*** GIVEN RECORDS ***

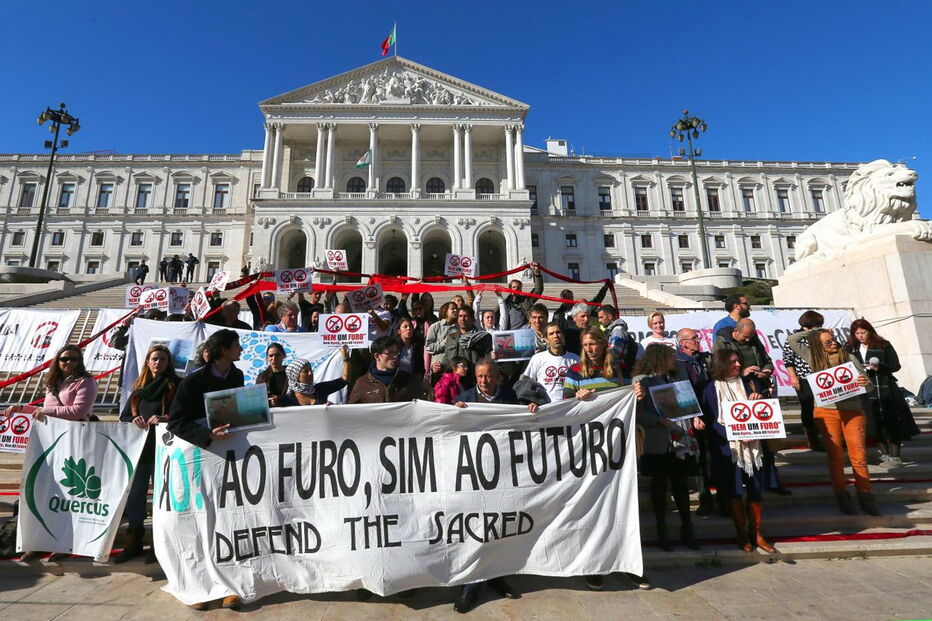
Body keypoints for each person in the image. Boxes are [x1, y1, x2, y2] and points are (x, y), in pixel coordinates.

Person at [562, 328, 650, 592]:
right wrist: (575, 399)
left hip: (618, 453)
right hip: (590, 452)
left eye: (594, 344)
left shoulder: (620, 370)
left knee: (624, 508)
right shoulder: (575, 373)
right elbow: (564, 409)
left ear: (603, 345)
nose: (590, 348)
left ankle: (629, 564)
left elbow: (631, 406)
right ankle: (595, 566)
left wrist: (638, 395)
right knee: (592, 509)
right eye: (586, 344)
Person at [166, 329, 244, 611]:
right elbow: (176, 422)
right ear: (222, 349)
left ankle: (228, 585)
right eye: (236, 346)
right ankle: (197, 585)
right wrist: (207, 436)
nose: (241, 351)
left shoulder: (236, 375)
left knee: (225, 522)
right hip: (197, 458)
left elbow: (234, 411)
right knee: (197, 524)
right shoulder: (193, 380)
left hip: (226, 458)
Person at [8, 345, 98, 563]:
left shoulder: (86, 382)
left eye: (74, 359)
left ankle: (65, 542)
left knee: (69, 495)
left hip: (74, 442)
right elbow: (43, 411)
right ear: (57, 361)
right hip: (49, 442)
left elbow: (77, 411)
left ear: (80, 361)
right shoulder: (52, 383)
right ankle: (39, 542)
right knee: (45, 493)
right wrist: (22, 408)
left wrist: (43, 411)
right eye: (65, 359)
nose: (69, 363)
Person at [450, 357, 524, 613]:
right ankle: (470, 583)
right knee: (475, 527)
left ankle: (495, 574)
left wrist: (534, 412)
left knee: (498, 526)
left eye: (489, 376)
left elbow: (520, 424)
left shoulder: (510, 396)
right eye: (480, 376)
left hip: (501, 473)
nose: (484, 381)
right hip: (473, 475)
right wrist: (455, 412)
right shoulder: (465, 396)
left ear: (498, 377)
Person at [788, 328, 879, 516]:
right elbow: (792, 340)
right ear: (817, 346)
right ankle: (842, 495)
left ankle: (865, 495)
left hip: (853, 411)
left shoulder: (850, 358)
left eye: (834, 339)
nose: (833, 343)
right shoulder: (813, 358)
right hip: (826, 412)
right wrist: (815, 331)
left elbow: (869, 386)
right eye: (827, 342)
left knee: (859, 455)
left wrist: (864, 383)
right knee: (835, 455)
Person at [700, 349, 776, 553]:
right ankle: (742, 534)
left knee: (756, 490)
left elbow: (766, 409)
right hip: (730, 449)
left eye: (738, 361)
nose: (737, 365)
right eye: (733, 362)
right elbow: (713, 421)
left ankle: (758, 534)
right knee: (734, 491)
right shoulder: (710, 389)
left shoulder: (750, 382)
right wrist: (735, 434)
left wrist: (758, 398)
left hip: (754, 448)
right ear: (722, 363)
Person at [113, 344, 180, 564]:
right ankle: (133, 542)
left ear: (168, 362)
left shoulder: (175, 386)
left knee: (162, 499)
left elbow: (183, 414)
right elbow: (123, 418)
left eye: (162, 359)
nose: (158, 363)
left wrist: (166, 419)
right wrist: (134, 419)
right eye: (154, 359)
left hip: (164, 450)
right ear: (147, 362)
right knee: (135, 498)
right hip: (140, 452)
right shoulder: (138, 391)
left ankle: (159, 545)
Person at [633, 344, 702, 553]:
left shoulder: (676, 378)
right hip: (657, 440)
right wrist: (657, 420)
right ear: (661, 358)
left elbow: (688, 403)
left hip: (679, 440)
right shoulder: (641, 380)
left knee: (681, 484)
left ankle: (687, 527)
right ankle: (662, 529)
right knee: (659, 485)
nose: (675, 360)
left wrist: (695, 416)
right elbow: (637, 412)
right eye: (671, 357)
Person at [846, 318, 919, 468]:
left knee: (892, 421)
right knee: (873, 422)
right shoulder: (851, 348)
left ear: (870, 331)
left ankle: (895, 456)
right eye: (857, 333)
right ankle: (884, 454)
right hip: (865, 390)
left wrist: (880, 367)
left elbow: (895, 365)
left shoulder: (883, 344)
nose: (860, 336)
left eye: (863, 332)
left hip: (885, 387)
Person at [673, 327, 716, 516]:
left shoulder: (702, 359)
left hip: (709, 414)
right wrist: (693, 416)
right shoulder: (678, 362)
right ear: (683, 343)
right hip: (690, 418)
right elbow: (681, 390)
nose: (698, 340)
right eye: (693, 338)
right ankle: (703, 496)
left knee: (708, 456)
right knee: (697, 460)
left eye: (697, 337)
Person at [783, 310, 827, 452]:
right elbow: (788, 359)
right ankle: (813, 440)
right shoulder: (795, 338)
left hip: (822, 377)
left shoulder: (821, 335)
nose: (819, 327)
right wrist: (793, 377)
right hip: (803, 378)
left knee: (824, 408)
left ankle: (827, 437)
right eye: (816, 325)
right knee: (808, 408)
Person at [348, 336, 432, 404]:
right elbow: (352, 412)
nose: (395, 356)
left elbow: (422, 406)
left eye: (396, 353)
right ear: (377, 356)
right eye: (390, 353)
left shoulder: (409, 380)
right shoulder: (362, 383)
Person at [521, 322, 579, 403]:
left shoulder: (575, 359)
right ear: (546, 339)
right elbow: (526, 383)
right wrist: (532, 402)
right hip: (545, 407)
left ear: (563, 336)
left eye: (558, 332)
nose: (556, 336)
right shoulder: (537, 358)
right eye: (551, 334)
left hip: (569, 406)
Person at [279, 347, 351, 407]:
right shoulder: (288, 399)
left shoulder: (320, 389)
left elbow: (344, 379)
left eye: (310, 370)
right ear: (295, 376)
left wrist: (346, 358)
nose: (310, 373)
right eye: (305, 371)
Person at [495, 262, 543, 330]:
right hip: (509, 334)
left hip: (523, 333)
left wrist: (537, 274)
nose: (516, 289)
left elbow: (538, 290)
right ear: (510, 289)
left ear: (521, 289)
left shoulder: (526, 300)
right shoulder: (504, 304)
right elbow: (495, 317)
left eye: (518, 288)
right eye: (514, 287)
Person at [597, 304, 636, 381]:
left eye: (601, 317)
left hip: (621, 372)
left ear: (610, 316)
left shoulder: (617, 330)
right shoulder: (613, 330)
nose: (599, 321)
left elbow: (615, 353)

***

> EXERCISE: Could you reproduce the data above exactly, without its pictures?

> EXPECTED ANSWER:
Body keypoints for each person in the image. Boxes are [x1, y1, x2, y2] and points are (x, y), in pixel coordinates.

Person at [562, 328, 650, 592]:
right wrist: (575, 399)
left hip: (618, 453)
right hip: (590, 452)
left eye: (594, 344)
left shoulder: (620, 370)
left knee: (624, 508)
right shoulder: (575, 373)
right elbow: (564, 409)
left ear: (603, 345)
nose: (590, 348)
left ankle: (629, 564)
left elbow: (631, 406)
right ankle: (595, 566)
left wrist: (638, 395)
right knee: (592, 509)
right eye: (586, 344)
Person at [166, 329, 244, 611]:
right elbow: (176, 422)
right ear: (222, 349)
left ankle: (228, 585)
right eye: (236, 346)
right ankle: (197, 585)
right wrist: (207, 436)
nose: (241, 351)
left shoulder: (236, 375)
left knee: (225, 522)
right hip: (197, 458)
left elbow: (234, 411)
right knee: (197, 524)
right shoulder: (193, 380)
left hip: (226, 458)
Person at [8, 345, 98, 563]:
left shoulder: (86, 382)
left eye: (74, 359)
left ankle: (65, 542)
left knee: (69, 495)
left hip: (74, 442)
right elbow: (43, 411)
right ear: (57, 361)
right hip: (49, 442)
left elbow: (77, 411)
left ear: (80, 361)
right shoulder: (52, 383)
right ankle: (39, 542)
right knee: (45, 493)
right wrist: (22, 408)
left wrist: (43, 411)
right eye: (65, 359)
nose: (69, 363)
Person at [450, 357, 524, 613]:
right ankle: (470, 583)
right knee: (475, 527)
left ankle: (495, 574)
left wrist: (534, 412)
left knee: (498, 526)
left eye: (489, 376)
left elbow: (520, 424)
left shoulder: (510, 396)
right eye: (480, 376)
left hip: (501, 473)
nose: (484, 381)
right hip: (473, 475)
right wrist: (455, 412)
right shoulder: (465, 396)
left ear: (498, 377)
Person at [788, 328, 879, 516]:
right elbow: (792, 340)
right ear: (817, 346)
right ankle: (842, 495)
left ankle: (865, 495)
left hip: (853, 411)
left shoulder: (850, 358)
left eye: (834, 339)
nose: (833, 343)
right shoulder: (813, 358)
right hip: (826, 412)
right wrist: (815, 331)
left elbow: (869, 386)
right eye: (827, 342)
left knee: (859, 455)
left wrist: (864, 383)
right knee: (835, 455)
Person at [700, 349, 776, 553]:
right ankle: (742, 534)
left knee: (756, 490)
left elbow: (766, 409)
right hip: (730, 449)
left eye: (738, 361)
nose: (737, 365)
right eye: (733, 362)
right elbow: (713, 421)
left ankle: (758, 534)
right knee: (734, 491)
right shoulder: (710, 389)
left shoulder: (750, 382)
right wrist: (735, 434)
left wrist: (758, 398)
left hip: (754, 448)
right ear: (722, 363)
Person at [113, 344, 180, 564]:
right ankle: (133, 542)
left ear: (168, 362)
left shoulder: (175, 386)
left knee: (162, 499)
left elbow: (183, 414)
right elbow: (123, 418)
left eye: (162, 359)
nose: (158, 363)
left wrist: (166, 419)
right wrist: (134, 419)
right eye: (154, 359)
left hip: (164, 450)
right ear: (147, 362)
right knee: (135, 498)
right hip: (140, 452)
right shoulder: (138, 391)
left ankle: (159, 545)
Person at [633, 344, 702, 553]:
left shoulder: (676, 378)
right hip: (657, 440)
right wrist: (657, 420)
right ear: (661, 358)
left elbow: (688, 403)
left hip: (679, 440)
right shoulder: (641, 380)
left knee: (681, 484)
left ankle: (687, 527)
right ankle: (662, 529)
right knee: (659, 485)
nose: (675, 360)
left wrist: (695, 416)
right elbow: (637, 412)
right eye: (671, 357)
Person at [846, 318, 919, 468]:
left knee: (892, 421)
right knee: (873, 422)
right shoulder: (851, 348)
left ear: (870, 331)
left ankle: (895, 456)
right eye: (857, 333)
right ankle: (884, 454)
right hip: (865, 390)
left wrist: (880, 367)
left elbow: (895, 365)
left shoulder: (883, 344)
nose: (860, 336)
left eye: (863, 332)
left hip: (885, 387)
Person at [673, 327, 716, 516]:
left shoulder: (702, 359)
left hip: (709, 414)
right wrist: (693, 416)
right shoulder: (678, 362)
right ear: (683, 343)
right hip: (690, 418)
right elbow: (681, 390)
nose: (698, 340)
right eye: (693, 338)
right ankle: (703, 496)
left knee: (708, 456)
right knee: (697, 460)
left eye: (697, 337)
Person at [783, 310, 827, 452]:
right elbow: (788, 359)
right ankle: (813, 440)
right shoulder: (795, 338)
left hip: (822, 377)
left shoulder: (821, 335)
nose: (819, 327)
right wrist: (793, 377)
right hip: (803, 378)
left knee: (824, 408)
left ankle: (827, 437)
right eye: (816, 325)
right knee: (808, 408)
Person at [348, 336, 432, 404]:
right elbow: (352, 412)
nose: (395, 356)
left elbow: (422, 406)
left eye: (396, 353)
right ear: (377, 356)
right eye: (390, 353)
left shoulder: (409, 380)
right shoulder: (362, 383)
Person at [521, 322, 579, 403]:
left shoulder: (575, 359)
right ear: (546, 339)
right elbow: (526, 383)
right wrist: (532, 402)
right hip: (545, 407)
left ear: (563, 336)
left eye: (558, 332)
nose: (556, 336)
right shoulder: (537, 358)
right eye: (551, 334)
left hip: (569, 406)
Person at [279, 347, 351, 407]:
right shoulder: (288, 399)
left shoulder: (320, 389)
left elbow: (344, 379)
left eye: (310, 370)
right ear: (295, 376)
left wrist: (346, 358)
nose: (310, 373)
right eye: (305, 371)
Person at [495, 262, 543, 330]:
right hip: (509, 334)
left hip: (523, 333)
left wrist: (537, 274)
nose: (516, 289)
left elbow: (538, 290)
right ear: (510, 289)
left ear: (521, 289)
left shoulder: (526, 300)
right shoulder: (504, 304)
right elbow: (495, 317)
left eye: (518, 288)
right eye: (514, 287)
Person at [597, 304, 636, 381]:
left eye: (601, 317)
left hip: (621, 372)
left ear: (610, 316)
left shoulder: (617, 330)
right shoulder: (613, 330)
nose: (599, 321)
left elbow: (615, 353)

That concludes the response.